Because your models are only as good as your training data, expert data scientists and practitioners spend an enormous time understanding the data and generating valuable insights prior to building the models. If we view our ML models as an analogy to cooking a meal, the importance of high-quality data for an advanced ML system is similar to the relationship between high-quality ingredients and a successful meal. Therefore, before rushing into building the models, make sure you’re spending enough time getting high-quality data and extracting relevant insights.

The tools and technologies to assist with data preprocessing have been growing over the years. Now we have low-code and no-code tools like Amazon SageMaker Data Wrangler, AWS Glue DataBrew, and Amazon SageMaker Canvas to assist with data feature engineering.

However, a lot of these processes are still currently done manually by a data engineer or analyst who analyzes the data using these tools. If their the knowledge of the tools is limited, the insights generated prior to building the models won’t do justice to all the steps that can be performed. Additionally, we won’t be able to make an informed decision post-analysis of those insights prior to building the ML models. For instance, the models can turn out to be biased due to lack of detailed insights that you received using AWS Glue or Canvas, and you end up spending a lot of time and resources building the model training pipeline, to eventually receive an unsatisfactory prediction.

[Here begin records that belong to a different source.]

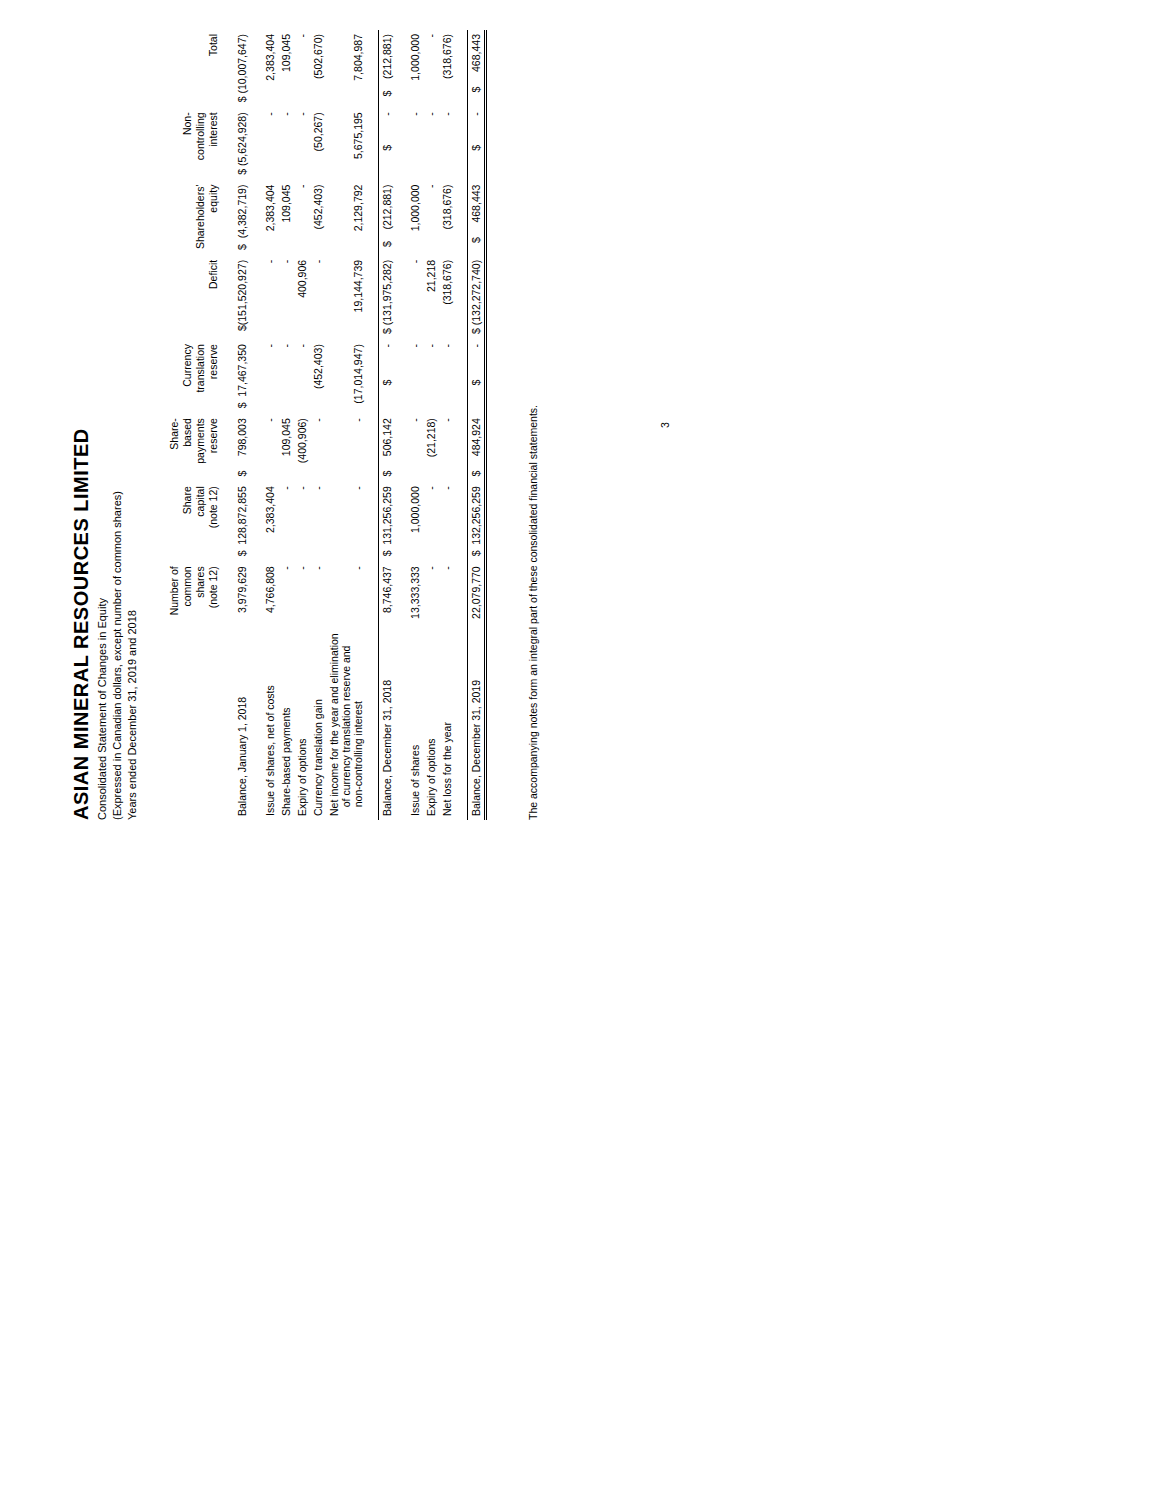ASIAN MINERAL RESOURCES LIMITED
Consolidated Statement of Changes in Equity
(Expressed in Canadian dollars, except number of common shares)
Years ended December 31, 2019 and 2018
| | Number of common shares (note 12) | Share capital (note 12) | Share- based payments reserve | Currency translation reserve | Deficit | Shareholders' equity | Non- controlling interest | Total |
| --- | --- | --- | --- | --- | --- | --- | --- | --- |
| Balance, January 1, 2018 | 3,979,629 | $ 128,872,855 | $ 798,003 | $ 17,467,350 | $(151,520,927) | $ (4,382,719) | $ (5,624,928) | $ (10,007,647) |
| Issue of shares, net of costs | 4,766,808 | 2,383,404 | - | - | - | 2,383,404 | - | 2,383,404 |
| Share-based payments | - | - | 109,045 | - | - | 109,045 | - | 109,045 |
| Expiry of options | - | - | (400,906) | - | 400,906 | - | - | - |
| Currency translation gain | - | - | - | (452,403) | - | (452,403) | (50,267) | (502,670) |
| Net income for the year and elimination of currency translation reserve and non-controlling interest | - | - | - | (17,014,947) | 19,144,739 | 2,129,792 | 5,675,195 | 7,804,987 |
| Balance, December 31, 2018 | 8,746,437 | $ 131,256,259 | $ 506,142 | $ - | $ (131,975,282) | $ (212,881) | $ - | $ (212,881) |
| Issue of shares | 13,333,333 | 1,000,000 | - | - | - | 1,000,000 | - | 1,000,000 |
| Expiry of options | - | - | (21,218) | - | 21,218 | - | - | - |
| Net loss for the year | - | - | - | - | (318,676) | (318,676) | - | (318,676) |
| Balance, December 31, 2019 | 22,079,770 | $ 132,256,259 | $ 484,924 | $ - | $ (132,272,740) | $ 468,443 | $ - | $ 468,443 |
The accompanying notes form an integral part of these consolidated financial statements.
3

In this post, we introduce a novel intelligent framework for data and model operationalization that provides automated data transformations and optimal model deployment. This solution can accelerate accurate and timely inspection of data and model quality checks, and facilitate the productivity of distinguished data and ML teams across your organization.

Overview of solution

Our solution demonstrates an automated end-to-end approach to perform exploratory data analysis (EDA) with a human in the loop to determine the model quality thresholds and approve the optimal and qualified data to be pushed into Amazon SageMaker Pipelines in order to push the final data into Amazon SageMaker Feature Store, thereby speeding up the executional framework.

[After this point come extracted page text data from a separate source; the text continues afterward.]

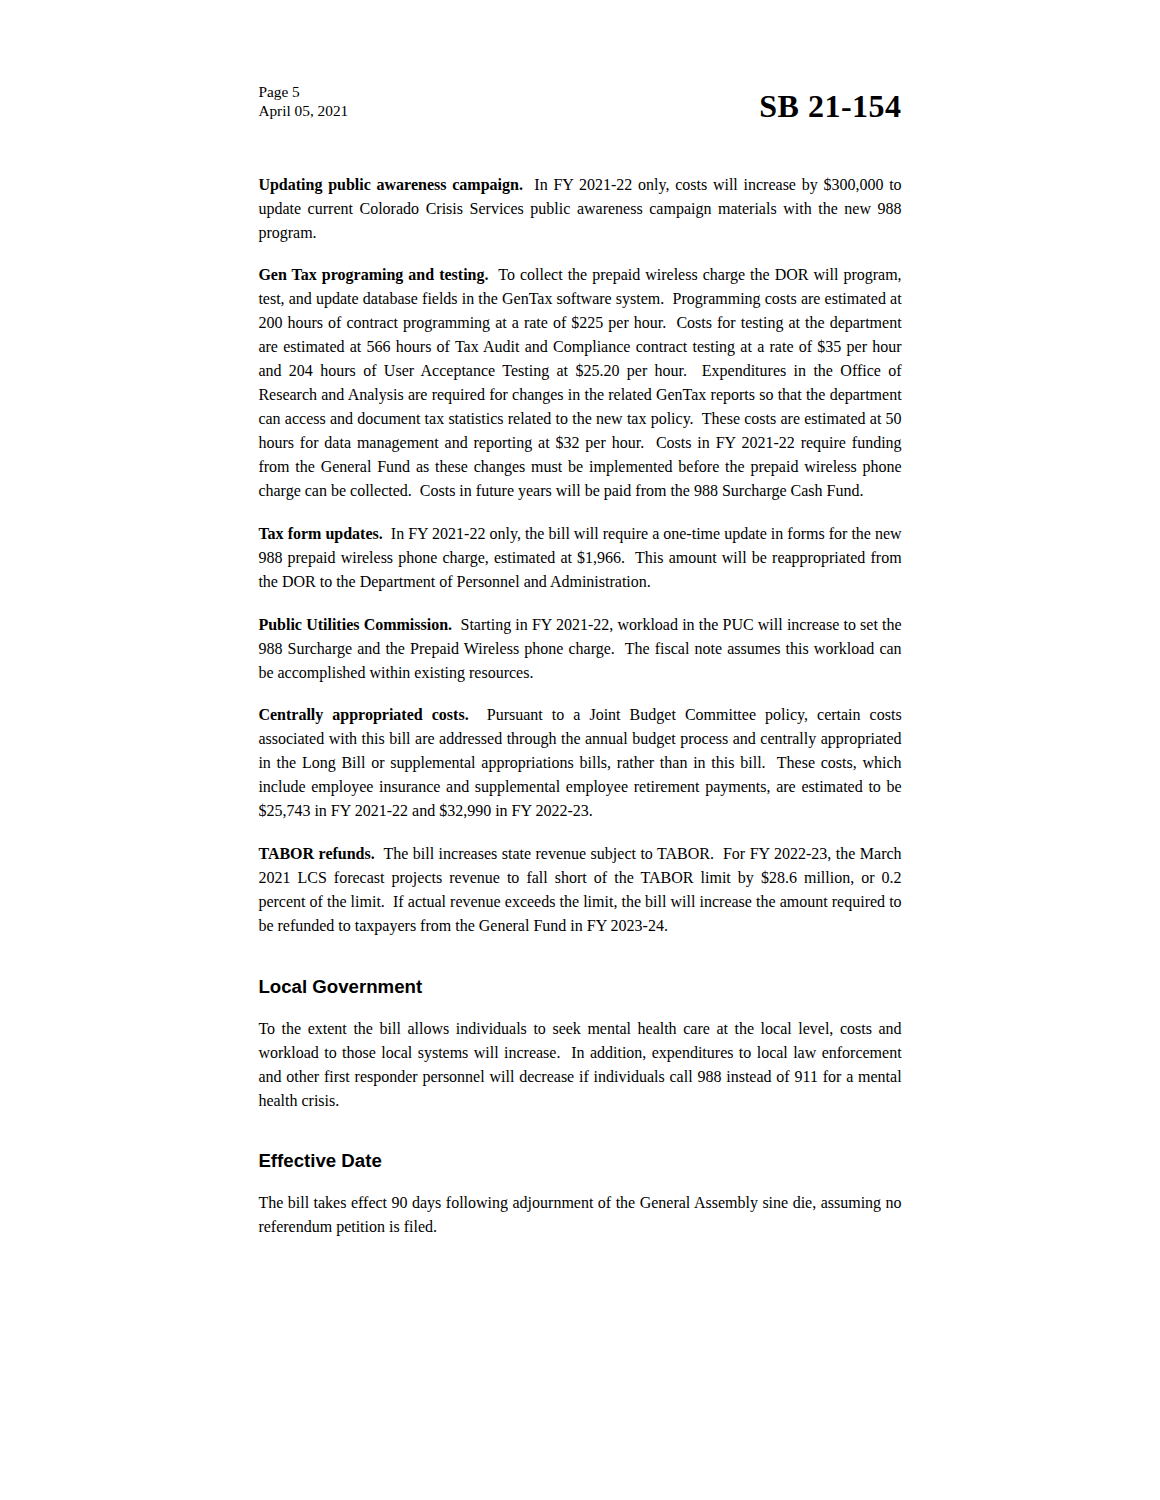Page 5
April 05, 2021
SB 21-154
Updating public awareness campaign. In FY 2021-22 only, costs will increase by $300,000 to update current Colorado Crisis Services public awareness campaign materials with the new 988 program.
Gen Tax programing and testing. To collect the prepaid wireless charge the DOR will program, test, and update database fields in the GenTax software system. Programming costs are estimated at 200 hours of contract programming at a rate of $225 per hour. Costs for testing at the department are estimated at 566 hours of Tax Audit and Compliance contract testing at a rate of $35 per hour and 204 hours of User Acceptance Testing at $25.20 per hour. Expenditures in the Office of Research and Analysis are required for changes in the related GenTax reports so that the department can access and document tax statistics related to the new tax policy. These costs are estimated at 50 hours for data management and reporting at $32 per hour. Costs in FY 2021-22 require funding from the General Fund as these changes must be implemented before the prepaid wireless phone charge can be collected. Costs in future years will be paid from the 988 Surcharge Cash Fund.
Tax form updates. In FY 2021-22 only, the bill will require a one-time update in forms for the new 988 prepaid wireless phone charge, estimated at $1,966. This amount will be reappropriated from the DOR to the Department of Personnel and Administration.
Public Utilities Commission. Starting in FY 2021-22, workload in the PUC will increase to set the 988 Surcharge and the Prepaid Wireless phone charge. The fiscal note assumes this workload can be accomplished within existing resources.
Centrally appropriated costs. Pursuant to a Joint Budget Committee policy, certain costs associated with this bill are addressed through the annual budget process and centrally appropriated in the Long Bill or supplemental appropriations bills, rather than in this bill. These costs, which include employee insurance and supplemental employee retirement payments, are estimated to be $25,743 in FY 2021-22 and $32,990 in FY 2022-23.
TABOR refunds. The bill increases state revenue subject to TABOR. For FY 2022-23, the March 2021 LCS forecast projects revenue to fall short of the TABOR limit by $28.6 million, or 0.2 percent of the limit. If actual revenue exceeds the limit, the bill will increase the amount required to be refunded to taxpayers from the General Fund in FY 2023-24.
Local Government
To the extent the bill allows individuals to seek mental health care at the local level, costs and workload to those local systems will increase. In addition, expenditures to local law enforcement and other first responder personnel will decrease if individuals call 988 instead of 911 for a mental health crisis.
Effective Date
The bill takes effect 90 days following adjournment of the General Assembly sine die, assuming no referendum petition is filed.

Furthermore, the approach includes deploying the best candidate model and creating the model endpoint on the transformed dataset that was automatically processed as new data arrives in the framework.

The following diagram illustrates the initial setup for the data preprocessing step prior to automating the workflow.

This step comprises the data flow initiation to process the raw data stored in an Amazon Simple Storage Service (Amazon S3) bucket. A sequence of steps in the Data Wrangler UI are created to perform feature engineering on the data (also referred to as a recipe). The data flow recipe consists of preprocessing steps along with a bias report, multicollinearity report, and model quality analysis.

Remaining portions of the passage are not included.